Wednesday, May 25, 2022

Tuesday Book Review on Wednesday

 


Four-star review of The Frequency by Amy Quick Parrish

 

This novella, or maybe a very long short story, has a good premise and characters you care about but after a big reveal just ends. There’s every indication that the story will continue, but it seems to be just getting started, that what we have here is a prelude to a more complete story. After her home and her hometown are wiped out by a monster storm and her parents are killed, Emily sets out to find her grandmother and uncovers a conspiracy. So, it’s intriguing and I enjoyed it, as long as it.

Tuesday, May 17, 2022

Tuesday Book Reviews

 

Four-star review of Maybe by Morris Gleitzman

 

This sixth book in this family of books (the author doesn’t want to call it a series) follows Felix’s eventual journey to Australia at the age of 14. His voice is still enthralling, but the characters of Anya and Gosling aren’t as well developed as Zelda and Gabriek were in the earlier books. Some the situations the kids got into seemed overdone. I didn’t feel tension from the ongoing threat of Zliv until the very end. Still, I read this short book in just three days (between everything else I was doing.) Each time I picked it up, I had a hard time putting it down. It comes back to Felix’s voice, the way he tells the story. Maybe it should be four-and-a-half stars.


Tuesday, May 10, 2022

Tuesday Book Review


Four-star review of First Encounter by Jasper Scott

 

This first novel in a new series from one of my favorite Sci-Fi authors has its high points and parts that were uncomfortable for me.
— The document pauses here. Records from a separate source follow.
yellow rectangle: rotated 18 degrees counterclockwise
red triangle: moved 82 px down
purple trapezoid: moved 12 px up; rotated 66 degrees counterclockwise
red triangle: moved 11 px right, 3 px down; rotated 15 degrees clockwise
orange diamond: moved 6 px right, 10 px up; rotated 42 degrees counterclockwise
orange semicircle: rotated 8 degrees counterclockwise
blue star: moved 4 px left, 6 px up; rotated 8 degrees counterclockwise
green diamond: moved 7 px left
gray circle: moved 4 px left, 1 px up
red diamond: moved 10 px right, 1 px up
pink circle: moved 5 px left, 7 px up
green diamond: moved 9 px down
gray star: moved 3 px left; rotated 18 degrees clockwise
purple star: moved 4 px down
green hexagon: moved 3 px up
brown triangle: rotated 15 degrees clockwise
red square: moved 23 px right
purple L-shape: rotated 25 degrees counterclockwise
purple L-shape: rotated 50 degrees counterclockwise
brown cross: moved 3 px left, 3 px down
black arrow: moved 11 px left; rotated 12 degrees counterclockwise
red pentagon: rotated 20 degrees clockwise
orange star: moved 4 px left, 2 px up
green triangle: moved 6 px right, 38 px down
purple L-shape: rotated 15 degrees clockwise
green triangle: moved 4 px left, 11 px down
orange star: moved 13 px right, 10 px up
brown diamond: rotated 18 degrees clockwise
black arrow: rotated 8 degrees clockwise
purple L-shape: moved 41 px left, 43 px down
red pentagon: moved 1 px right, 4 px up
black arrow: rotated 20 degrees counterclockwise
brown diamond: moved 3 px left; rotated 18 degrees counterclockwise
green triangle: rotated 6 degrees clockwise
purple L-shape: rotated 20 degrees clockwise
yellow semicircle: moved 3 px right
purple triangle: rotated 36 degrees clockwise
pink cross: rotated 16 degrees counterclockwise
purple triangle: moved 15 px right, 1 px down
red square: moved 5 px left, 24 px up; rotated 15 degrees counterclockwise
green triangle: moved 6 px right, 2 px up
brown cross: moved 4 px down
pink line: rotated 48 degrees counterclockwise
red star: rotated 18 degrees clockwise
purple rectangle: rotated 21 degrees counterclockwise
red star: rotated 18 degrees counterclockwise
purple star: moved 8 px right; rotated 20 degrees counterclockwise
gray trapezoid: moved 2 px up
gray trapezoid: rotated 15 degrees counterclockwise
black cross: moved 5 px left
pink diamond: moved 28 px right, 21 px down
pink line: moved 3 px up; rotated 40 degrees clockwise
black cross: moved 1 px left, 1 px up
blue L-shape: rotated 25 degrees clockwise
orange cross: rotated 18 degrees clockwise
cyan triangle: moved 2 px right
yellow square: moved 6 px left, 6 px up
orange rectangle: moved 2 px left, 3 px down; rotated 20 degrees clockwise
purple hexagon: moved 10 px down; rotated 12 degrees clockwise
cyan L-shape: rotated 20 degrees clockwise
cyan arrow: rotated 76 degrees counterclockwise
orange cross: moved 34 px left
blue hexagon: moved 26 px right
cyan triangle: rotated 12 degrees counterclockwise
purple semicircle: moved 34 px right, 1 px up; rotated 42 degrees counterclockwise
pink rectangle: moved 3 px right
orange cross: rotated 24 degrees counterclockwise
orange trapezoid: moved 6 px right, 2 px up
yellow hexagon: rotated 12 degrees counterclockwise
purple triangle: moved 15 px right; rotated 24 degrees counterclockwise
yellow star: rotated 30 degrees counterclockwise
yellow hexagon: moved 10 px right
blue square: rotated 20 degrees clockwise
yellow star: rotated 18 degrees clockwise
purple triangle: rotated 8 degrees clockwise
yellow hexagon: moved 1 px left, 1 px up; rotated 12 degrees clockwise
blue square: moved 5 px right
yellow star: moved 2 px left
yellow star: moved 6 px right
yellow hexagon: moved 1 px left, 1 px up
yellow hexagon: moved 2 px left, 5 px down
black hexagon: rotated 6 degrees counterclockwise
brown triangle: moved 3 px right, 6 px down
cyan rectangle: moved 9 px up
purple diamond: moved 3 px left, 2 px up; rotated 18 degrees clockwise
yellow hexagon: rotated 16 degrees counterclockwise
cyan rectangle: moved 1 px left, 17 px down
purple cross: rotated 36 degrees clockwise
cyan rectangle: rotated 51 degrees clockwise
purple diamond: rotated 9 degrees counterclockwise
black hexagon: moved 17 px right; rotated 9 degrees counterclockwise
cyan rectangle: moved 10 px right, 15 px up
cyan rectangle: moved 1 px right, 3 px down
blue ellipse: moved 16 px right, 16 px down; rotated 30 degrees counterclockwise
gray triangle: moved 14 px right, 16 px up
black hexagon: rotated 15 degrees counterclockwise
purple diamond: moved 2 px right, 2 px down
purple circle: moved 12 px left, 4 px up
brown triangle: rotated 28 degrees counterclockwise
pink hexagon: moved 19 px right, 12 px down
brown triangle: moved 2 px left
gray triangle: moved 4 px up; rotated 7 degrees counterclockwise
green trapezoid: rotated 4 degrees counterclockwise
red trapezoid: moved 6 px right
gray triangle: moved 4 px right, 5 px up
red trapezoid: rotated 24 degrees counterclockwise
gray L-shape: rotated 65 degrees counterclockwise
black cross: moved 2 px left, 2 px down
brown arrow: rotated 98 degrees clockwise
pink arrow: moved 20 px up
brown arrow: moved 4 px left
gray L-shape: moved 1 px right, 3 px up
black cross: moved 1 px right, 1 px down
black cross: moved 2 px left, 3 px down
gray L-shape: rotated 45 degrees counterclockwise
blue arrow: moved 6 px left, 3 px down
Scott created several likeable and dislikeable characters aboard a colony ship from Earth. Their first encounter with alien life leads to unexpected consequences for the officers and colonists, as well as for Earth. How will Clayton and the others get out of the situation they find themselves in at the end? And will they ever successfully set up an Earth colony? Guess I’ll have to read on to find out.


 


Wednesday, May 4, 2022

Tuesday Book Review on Wednesday

 


Five-star review of Sea of Tranquility by Emily St. John Mandel

 Time travel as it's never been done before. I enjoyed Station Eleven, in fact it’s one of my favorite books, and this one from the same author is just as good. On the surface, this is a time travel story, speculative fiction at its best, but through the different narrators, time periods, and obvious links among them, Mandel tells a story of the meaning of time and existence. It stimulates the brain and the heart. Some characters stand out more than others, and one or two get lost in the shuffle but all the threads come together at the end. Still, I would have liked more. Despite the complexity of the text, it’s an easy, quick read. After my recommendation, my book club is reading the book for this month. Will it resonate as much with the diverse people in that group? We’ll see. Meanwhile, like Station Eleven, I plan to read it again and again.

Tuesday, April 26, 2022

Tuesday Book Reviews

 

4-star review of Cleopatra’s Dagger by Carole Lawrence

Elizabeth is a newspaperwoman in late 19th Century New York City, although she comes from a wealthy family. She goes from covering society stories to being a crime reporter after witnessing a murder and then finding a body where ground is being prepared for installation of the title monument behind the Museum of Natural History, but that’s really the last we read about Cleopatra’s Dagger. The author did her research on conditions during the time of the story, and it shows. There are interesting characters that could be filled out even more. The writing is smooth making for a quick read. Most of the tension is left to the imagination of the reader, but I understand how hard it is to write dangerous situations for a protagonist.

 

Tuesday, April 19, 2022

Tuesday Book Reviews


Five-star review of My Evil Mother by Margaret Atwood

 

Actually a long short story, The Evil Mother is about a child’s belief and interpretation of what her mother has told her. Do we consider our mothers’ warnings as coming from a concerned parent or a witch? Do our mothers try to scare us into complying with their demands? If your answer to these questions was ever yes, you’ll be able to relate to the narrator. And when do we become our mothers?

Wednesday, April 13, 2022

Tuesday Book Review on Wednesday

 

Four-star review of Murder at the Mortuary by Lee Strauss

 This is the fifth in the Ginger Gold series about an heiress in 1920’s London. Intrepid Lady Gold is on her first official case with help from her pathology student friend Haley, who discovered the first body in the mortuary without an identification tag. With Chief Inspector Basil Reed trying to make a go again with his estranged wife, she can’t rely on him. There are enough suspects who could have removed the tags from the first and succeeding bodies. Throw in a connection to the Mafia and a horse-breeding farm, as well as several interesting characters, and there’s enough of a plot and plot twists for this not-so-cozy historical murder mystery. And through it all we see instances of Ginger’s generosity and also examples of the attitudes, fashion and ambience of the time period.